- EXERCISE INSTRUCTIONS
1. List the five things the Nikon Df article names in its list of what the writer does not care about.
2. Transcribe the passage of the Nikon Df article between "I have an 8×10" and "fashion? 35MM probably.", inclusive.

- EXTRACTED TEXT
******

Why I Like My Nikon Df, And Don’t Care What Others Think

Yeah, it seems strange to write an article on why in particular I really love my Nikon Df. Why would anyone give a shit what someone else likes as far as a camera?

And yet, they do. And I kinda get that on some level.

I have heard this camera derided as being too “retro” by people who like the Fuji X-100… yeah. OK. (I love the Fuji as well, but this is not about the Fuji… so I am digressing.) I have read the litany of complaints from those who list no video, dials, slow to operate… blah blah. Yeah, them ‘grampacams’ are like that.

So let’s start out with what I do not care about. If you do care about all this stuff, then this is definitely NOT a review you want to read.

- High ISO (for me, shooting ends so there’s more time for drinkin’…) Shooting at 267,842 ISO means little to me.
- File size. Meh.
- Speed of the camera controls. Actually, I LIKE that they slow me down. More on that later.
- Ergonomics. Fits my hand just fine.
- Controls. Seem easy enough to me. I am fairly smart and can learn to twist a dial. Try it… not that hard actually.

So what do I care about?

- Image quality. Dayam this thing rocks.
- The size/weight of the kit. I already have a bigass kit of Canon DSLR’s in a huge roller bag. We good.
- The way the camera invokes a shot in my mind.

The way the camera itself invokes a shotand that is IT, man. THAT is what I love about this camera.

Some background… I have been a photographer since before dirt was completely made. I have been a photographer since the Kodachrome days. And being a photographer meant that we had different formats of cameras for different types of work.

In my line of work, a generalist with a specialty of people, that meant a lot of kits.

I have an 8×10 Deardorff, a 5×7 Linhoff, a 4×5 Toyo and 5 lenses for that group. I also had a full set of Mamiya RB67′s, a Hassy Superwide, and a bigass kit of Nikons with 4 bodies all motorized.

When a brief would come in, there would be choices to be made. Film, processing, location/studio?

But usually there would be the first inkling of the system choice. Was this to be a view camera shot, or was this a shoot that simply called for 35MM? Should we go MF with the Mamiyas, or could it be time to haul out the big Deardorff?

The images in my head were inexplicably tied to the camera I chose. The camera I chose was absolutely indicative of the images I would make.

Fast action fashion? 35MM probably.
Portraits of cowboys on location? Medium format… even view camera possibly. And the choice would dictate the kind of work that would be produced.
Food would usually mean the view cameras, and model work would usually mean the 35 system.

Personal projects were many times created with the format of the camera in mind – sometimes chosen first. Along with the film of choice.

******

- SUPPLIED MATERIAL
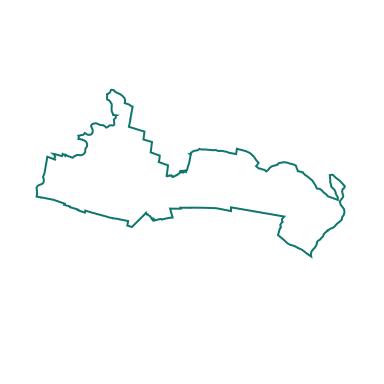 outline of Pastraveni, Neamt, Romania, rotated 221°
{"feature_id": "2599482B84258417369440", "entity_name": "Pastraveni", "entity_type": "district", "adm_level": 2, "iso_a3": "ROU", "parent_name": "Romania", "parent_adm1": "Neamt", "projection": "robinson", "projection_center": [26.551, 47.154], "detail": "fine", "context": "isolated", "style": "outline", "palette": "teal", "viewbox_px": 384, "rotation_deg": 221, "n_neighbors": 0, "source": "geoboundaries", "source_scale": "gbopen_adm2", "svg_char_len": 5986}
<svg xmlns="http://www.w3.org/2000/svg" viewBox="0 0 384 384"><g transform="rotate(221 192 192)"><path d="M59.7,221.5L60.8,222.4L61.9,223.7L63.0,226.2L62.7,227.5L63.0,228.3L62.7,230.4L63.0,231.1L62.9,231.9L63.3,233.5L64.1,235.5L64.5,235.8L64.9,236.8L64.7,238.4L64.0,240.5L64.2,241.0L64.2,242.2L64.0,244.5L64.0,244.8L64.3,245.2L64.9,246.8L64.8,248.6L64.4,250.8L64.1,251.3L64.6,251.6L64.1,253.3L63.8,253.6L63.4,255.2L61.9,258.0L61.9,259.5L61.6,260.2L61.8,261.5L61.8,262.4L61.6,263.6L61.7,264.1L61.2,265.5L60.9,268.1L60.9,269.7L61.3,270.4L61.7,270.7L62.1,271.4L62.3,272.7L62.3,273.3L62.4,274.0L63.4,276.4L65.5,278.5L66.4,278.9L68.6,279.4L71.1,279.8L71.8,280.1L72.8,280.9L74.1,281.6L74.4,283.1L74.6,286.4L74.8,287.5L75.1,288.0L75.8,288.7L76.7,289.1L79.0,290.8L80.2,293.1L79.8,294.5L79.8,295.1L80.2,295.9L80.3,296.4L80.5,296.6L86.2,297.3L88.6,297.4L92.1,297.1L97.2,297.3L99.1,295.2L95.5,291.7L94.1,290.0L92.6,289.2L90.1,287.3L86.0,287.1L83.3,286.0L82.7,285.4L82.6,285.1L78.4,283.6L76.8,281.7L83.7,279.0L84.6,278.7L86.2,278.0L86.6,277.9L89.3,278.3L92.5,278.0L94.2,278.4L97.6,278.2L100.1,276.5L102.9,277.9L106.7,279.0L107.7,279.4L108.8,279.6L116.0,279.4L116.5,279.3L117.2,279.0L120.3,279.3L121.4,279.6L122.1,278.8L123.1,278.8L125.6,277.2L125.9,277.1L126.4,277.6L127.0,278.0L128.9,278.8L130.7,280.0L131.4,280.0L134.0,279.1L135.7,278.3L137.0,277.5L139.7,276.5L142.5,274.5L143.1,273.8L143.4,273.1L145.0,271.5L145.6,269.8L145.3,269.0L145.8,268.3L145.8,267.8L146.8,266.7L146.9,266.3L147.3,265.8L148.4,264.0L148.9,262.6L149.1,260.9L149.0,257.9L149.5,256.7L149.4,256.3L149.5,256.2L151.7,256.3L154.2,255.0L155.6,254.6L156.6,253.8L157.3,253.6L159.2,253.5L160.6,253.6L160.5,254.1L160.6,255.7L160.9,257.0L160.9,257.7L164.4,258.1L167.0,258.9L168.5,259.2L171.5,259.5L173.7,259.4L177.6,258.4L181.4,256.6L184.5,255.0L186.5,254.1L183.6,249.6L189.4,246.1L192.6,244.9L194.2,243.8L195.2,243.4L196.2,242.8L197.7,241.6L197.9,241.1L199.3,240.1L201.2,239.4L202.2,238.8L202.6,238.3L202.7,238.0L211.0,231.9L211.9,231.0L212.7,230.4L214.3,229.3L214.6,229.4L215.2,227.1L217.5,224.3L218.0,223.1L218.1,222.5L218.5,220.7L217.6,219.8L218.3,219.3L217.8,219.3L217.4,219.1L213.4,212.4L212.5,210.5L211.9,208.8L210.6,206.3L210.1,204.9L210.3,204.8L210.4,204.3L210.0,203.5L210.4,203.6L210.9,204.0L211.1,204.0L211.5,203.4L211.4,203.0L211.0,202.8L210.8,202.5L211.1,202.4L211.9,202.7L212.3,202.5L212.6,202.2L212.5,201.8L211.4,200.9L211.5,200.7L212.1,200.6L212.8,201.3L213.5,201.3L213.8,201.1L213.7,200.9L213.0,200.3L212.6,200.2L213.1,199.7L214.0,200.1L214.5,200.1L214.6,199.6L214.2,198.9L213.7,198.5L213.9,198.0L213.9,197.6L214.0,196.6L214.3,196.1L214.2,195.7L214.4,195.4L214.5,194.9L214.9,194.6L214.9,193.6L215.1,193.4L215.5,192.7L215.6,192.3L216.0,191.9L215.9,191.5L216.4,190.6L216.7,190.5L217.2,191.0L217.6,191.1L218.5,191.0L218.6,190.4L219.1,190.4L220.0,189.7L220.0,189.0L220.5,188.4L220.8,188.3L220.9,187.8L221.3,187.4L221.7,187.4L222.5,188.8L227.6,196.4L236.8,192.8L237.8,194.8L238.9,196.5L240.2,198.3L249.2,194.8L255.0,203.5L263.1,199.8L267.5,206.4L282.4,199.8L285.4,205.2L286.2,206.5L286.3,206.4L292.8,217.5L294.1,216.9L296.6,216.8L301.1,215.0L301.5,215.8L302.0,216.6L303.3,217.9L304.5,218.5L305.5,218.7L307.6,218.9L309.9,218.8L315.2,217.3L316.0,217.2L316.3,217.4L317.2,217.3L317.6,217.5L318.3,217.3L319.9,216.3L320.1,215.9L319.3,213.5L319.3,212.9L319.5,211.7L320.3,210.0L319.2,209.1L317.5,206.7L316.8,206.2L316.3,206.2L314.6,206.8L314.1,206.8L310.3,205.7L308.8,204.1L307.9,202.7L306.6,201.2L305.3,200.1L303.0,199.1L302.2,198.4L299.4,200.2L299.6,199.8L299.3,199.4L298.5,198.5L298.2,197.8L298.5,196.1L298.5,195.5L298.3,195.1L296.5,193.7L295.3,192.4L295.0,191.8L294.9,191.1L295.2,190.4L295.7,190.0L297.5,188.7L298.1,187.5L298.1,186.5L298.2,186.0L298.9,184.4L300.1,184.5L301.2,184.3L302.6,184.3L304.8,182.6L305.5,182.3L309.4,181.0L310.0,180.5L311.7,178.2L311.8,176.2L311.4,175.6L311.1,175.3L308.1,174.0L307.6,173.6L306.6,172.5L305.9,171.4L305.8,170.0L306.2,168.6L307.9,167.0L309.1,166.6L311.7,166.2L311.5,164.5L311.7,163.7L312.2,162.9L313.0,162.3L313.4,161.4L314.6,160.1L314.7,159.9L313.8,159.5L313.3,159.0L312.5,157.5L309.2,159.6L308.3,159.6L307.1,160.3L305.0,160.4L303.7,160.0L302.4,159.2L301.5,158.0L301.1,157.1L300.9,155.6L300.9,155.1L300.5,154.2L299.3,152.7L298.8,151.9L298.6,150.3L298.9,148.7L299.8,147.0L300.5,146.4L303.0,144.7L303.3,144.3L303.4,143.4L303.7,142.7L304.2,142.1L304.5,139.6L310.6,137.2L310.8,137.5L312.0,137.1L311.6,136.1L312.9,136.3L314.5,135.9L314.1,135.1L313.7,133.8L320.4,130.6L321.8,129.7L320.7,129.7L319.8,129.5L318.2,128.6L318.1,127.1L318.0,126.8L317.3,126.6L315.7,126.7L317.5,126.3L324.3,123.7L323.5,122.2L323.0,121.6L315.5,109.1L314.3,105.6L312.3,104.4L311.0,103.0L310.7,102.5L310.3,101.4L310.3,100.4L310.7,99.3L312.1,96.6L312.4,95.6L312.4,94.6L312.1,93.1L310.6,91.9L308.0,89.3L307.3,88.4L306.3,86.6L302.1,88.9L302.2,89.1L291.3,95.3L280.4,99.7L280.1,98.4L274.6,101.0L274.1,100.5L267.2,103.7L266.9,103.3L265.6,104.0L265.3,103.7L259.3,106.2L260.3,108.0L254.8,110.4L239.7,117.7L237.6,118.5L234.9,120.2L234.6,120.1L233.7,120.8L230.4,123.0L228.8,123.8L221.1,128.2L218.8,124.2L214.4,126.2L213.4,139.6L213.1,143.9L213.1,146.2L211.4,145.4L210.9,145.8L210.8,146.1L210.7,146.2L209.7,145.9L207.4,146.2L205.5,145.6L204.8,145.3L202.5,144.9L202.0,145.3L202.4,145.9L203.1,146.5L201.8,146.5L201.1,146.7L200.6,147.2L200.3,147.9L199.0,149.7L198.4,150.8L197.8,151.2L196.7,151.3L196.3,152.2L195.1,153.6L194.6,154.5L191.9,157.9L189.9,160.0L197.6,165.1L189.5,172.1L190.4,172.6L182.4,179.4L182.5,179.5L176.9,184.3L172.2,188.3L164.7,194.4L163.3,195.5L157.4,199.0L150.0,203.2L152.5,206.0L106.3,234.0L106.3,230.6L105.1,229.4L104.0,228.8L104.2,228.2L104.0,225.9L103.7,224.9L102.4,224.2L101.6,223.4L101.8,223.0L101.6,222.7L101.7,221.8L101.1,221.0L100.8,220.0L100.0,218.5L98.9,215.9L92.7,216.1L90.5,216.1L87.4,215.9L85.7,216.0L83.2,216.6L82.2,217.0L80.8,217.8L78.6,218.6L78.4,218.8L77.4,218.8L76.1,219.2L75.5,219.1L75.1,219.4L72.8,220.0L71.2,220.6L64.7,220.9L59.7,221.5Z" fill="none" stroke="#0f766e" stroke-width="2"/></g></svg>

******

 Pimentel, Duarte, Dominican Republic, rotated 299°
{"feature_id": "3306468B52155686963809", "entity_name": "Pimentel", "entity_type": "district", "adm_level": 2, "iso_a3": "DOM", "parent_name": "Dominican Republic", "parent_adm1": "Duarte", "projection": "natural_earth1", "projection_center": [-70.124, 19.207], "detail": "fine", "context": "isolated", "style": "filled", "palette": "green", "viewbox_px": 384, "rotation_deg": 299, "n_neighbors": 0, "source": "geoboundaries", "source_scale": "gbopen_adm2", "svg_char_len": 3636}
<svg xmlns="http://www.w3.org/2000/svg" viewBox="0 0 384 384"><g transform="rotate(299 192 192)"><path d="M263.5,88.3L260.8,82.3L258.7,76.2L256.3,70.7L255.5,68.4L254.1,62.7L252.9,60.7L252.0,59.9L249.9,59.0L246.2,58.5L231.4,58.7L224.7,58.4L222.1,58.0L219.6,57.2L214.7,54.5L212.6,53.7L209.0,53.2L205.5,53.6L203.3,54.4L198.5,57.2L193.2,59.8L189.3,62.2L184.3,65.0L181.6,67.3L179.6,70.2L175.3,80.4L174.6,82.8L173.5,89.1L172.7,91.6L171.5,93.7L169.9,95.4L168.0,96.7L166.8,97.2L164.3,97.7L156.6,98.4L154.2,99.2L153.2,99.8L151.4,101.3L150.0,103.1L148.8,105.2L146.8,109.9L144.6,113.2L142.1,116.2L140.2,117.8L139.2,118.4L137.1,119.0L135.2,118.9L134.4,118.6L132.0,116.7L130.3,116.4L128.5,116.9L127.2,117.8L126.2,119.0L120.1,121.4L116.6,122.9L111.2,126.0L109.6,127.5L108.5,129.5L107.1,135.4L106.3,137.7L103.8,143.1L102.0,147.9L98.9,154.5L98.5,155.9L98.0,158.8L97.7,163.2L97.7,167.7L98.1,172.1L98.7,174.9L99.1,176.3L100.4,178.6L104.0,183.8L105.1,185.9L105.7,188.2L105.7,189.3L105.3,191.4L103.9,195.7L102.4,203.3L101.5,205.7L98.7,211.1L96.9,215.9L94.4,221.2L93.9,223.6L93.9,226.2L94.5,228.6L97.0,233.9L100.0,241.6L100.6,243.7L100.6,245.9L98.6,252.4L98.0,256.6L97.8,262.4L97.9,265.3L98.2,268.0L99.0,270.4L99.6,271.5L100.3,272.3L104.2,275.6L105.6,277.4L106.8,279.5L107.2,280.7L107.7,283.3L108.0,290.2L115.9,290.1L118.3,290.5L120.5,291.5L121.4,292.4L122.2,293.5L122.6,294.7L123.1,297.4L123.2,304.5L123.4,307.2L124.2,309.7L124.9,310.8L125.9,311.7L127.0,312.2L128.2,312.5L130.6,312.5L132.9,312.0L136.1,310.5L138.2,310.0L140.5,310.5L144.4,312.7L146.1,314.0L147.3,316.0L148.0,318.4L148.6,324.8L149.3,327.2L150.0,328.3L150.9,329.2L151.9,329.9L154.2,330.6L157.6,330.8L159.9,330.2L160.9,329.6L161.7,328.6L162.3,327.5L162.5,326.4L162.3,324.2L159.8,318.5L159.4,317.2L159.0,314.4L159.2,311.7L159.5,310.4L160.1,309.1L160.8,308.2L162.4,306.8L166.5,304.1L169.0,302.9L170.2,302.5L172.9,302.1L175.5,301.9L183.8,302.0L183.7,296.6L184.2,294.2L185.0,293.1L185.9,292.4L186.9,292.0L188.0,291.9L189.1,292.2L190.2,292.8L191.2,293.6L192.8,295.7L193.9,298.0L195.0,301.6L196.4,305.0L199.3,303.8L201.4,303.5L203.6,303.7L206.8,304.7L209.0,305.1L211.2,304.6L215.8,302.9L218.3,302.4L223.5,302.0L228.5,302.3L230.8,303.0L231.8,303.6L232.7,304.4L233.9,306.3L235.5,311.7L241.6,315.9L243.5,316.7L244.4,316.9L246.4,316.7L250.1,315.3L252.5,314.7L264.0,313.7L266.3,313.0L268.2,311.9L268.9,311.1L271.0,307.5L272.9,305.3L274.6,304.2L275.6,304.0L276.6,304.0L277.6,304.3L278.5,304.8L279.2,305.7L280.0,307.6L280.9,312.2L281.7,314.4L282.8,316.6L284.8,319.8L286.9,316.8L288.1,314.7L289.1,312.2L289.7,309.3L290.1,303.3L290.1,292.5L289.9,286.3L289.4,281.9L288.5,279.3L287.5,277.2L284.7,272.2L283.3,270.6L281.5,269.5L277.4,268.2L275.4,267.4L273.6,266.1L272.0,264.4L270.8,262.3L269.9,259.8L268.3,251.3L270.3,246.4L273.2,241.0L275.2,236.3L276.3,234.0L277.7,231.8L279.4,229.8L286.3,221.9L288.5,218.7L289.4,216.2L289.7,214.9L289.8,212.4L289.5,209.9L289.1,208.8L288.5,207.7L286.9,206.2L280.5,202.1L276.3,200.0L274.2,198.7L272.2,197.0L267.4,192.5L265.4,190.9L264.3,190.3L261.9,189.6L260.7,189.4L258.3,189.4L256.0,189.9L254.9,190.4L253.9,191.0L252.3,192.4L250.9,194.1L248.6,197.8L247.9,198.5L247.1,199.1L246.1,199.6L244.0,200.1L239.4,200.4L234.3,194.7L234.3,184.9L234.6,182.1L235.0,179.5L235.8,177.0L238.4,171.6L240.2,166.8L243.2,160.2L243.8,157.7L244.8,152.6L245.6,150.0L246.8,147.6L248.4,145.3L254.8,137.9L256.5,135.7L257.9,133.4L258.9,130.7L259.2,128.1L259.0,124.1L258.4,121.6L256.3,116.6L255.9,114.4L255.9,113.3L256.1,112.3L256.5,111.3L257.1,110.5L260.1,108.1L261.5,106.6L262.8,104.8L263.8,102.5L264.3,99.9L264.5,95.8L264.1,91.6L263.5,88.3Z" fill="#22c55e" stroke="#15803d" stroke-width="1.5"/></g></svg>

******

- TASK RESPONSES
1.
- High ISO
- File size
- Speed of the camera controls
- Ergonomics
- Controls

2.
I have an 8×10 Deardorff, a 5×7 Linhoff, a 4×5 Toyo and 5 lenses for that group. I also had a full set of Mamiya RB67′s, a Hassy Superwide, and a bigass kit of Nikons with 4 bodies all motorized.

When a brief would come in, there would be choices to be made. Film, processing, location/studio?

But usually there would be the first inkling of the system choice. Was this to be a view camera shot, or was this a shoot that simply called for 35MM? Should we go MF with the Mamiyas, or could it be time to haul out the big Deardorff?

The images in my head were inexplicably tied to the camera I chose. The camera I chose was absolutely indicative of the images I would make.

Fast action fashion? 35MM probably.